When dealing with multiple dataSource requirements you might find that more than one logical dataSource bean name actually points to the same physical connection. Rather than define multiple datasource stanzas with exactly the same details, Spring allows the use of the element to point easily to an existing bean but use a different name:
<bean id="personDataSource" class="org.apache.commons.dbcp.BasicDataSource">
        <property name="driverClassName" value="oracle.jdbc.driver.OracleDriver" />
        <property name="url" value="jdbc:oracle:thin:@database:port:SID" />
        <property name="username" value="USER" />
        <property name="password" value="PASS" />
        <property name="validationQuery" value="select 1 from dual"/>
    </bean>

    <alias alias="customerDataSource" name="personDataSource"/>
BUT (this is the whole point of this blog post really!)

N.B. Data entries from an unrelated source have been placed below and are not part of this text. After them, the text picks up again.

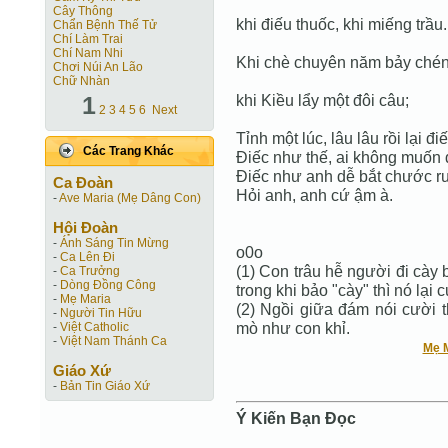
Cây Thông
khi điếu thuốc, khi miếng trầu.
Chẩn Bệnh Thế Tử
Chí Làm Trai
Chí Nam Nhi
Khi chè chuyên năm bảy chén
Chơi Núi An Lão
Chữ Nhàn
1
khi Kiều lẩy một đôi câu;
2
3
4
5
6
Next
Tỉnh một lúc, lâu lâu rồi lại điế
Các Trang Khác
Điếc như thế, ai không muốn 
Điếc như anh dễ bắt chước ru
Ca Ðoàn
Hỏi anh, anh cứ ậm à.
-
Ave Maria (Mẹ Dâng Con)
Hội Ðoàn
-
Ánh Sáng Tin Mừng
o0o
-
Ca Lên Đi
(1) Con trâu hễ người đi cày 
-
Ca Trưởng
-
Dòng Đồng Công
trong khi bảo "cày" thì nó lại
-
Mẹ Maria
(2) Ngồi giữa đám nói cười t
-
Người Tin Hữu
mò như con khỉ.
-
Việt Catholic
-
Việt Nam Thánh Ca
Mẹ 
Giáo Xứ
-
Bản Tin Giáo Xứ
Ý Kiến Bạn Ðọc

If you get wiring errors when Spring tried to wire data sources into other beans it DOESN'T see aliased beans as first class citizens, when the error reports which data sources are available it won't list the aliased names, suggesting that you actually have less data sources than you really do!

So although aliases are great (and have saved me loads of lines of duplicated XML config) make sure you consider that they won't be shown in lists of 'available data sources'.

Comments

Noodle Soup said…
One way to get around this might be to define everything in an abstract bean using abstract="true", and then declare that as the parent of your other beans. That way, they're both fully fledged beans and you can even tweak individual properties on each concrete bean.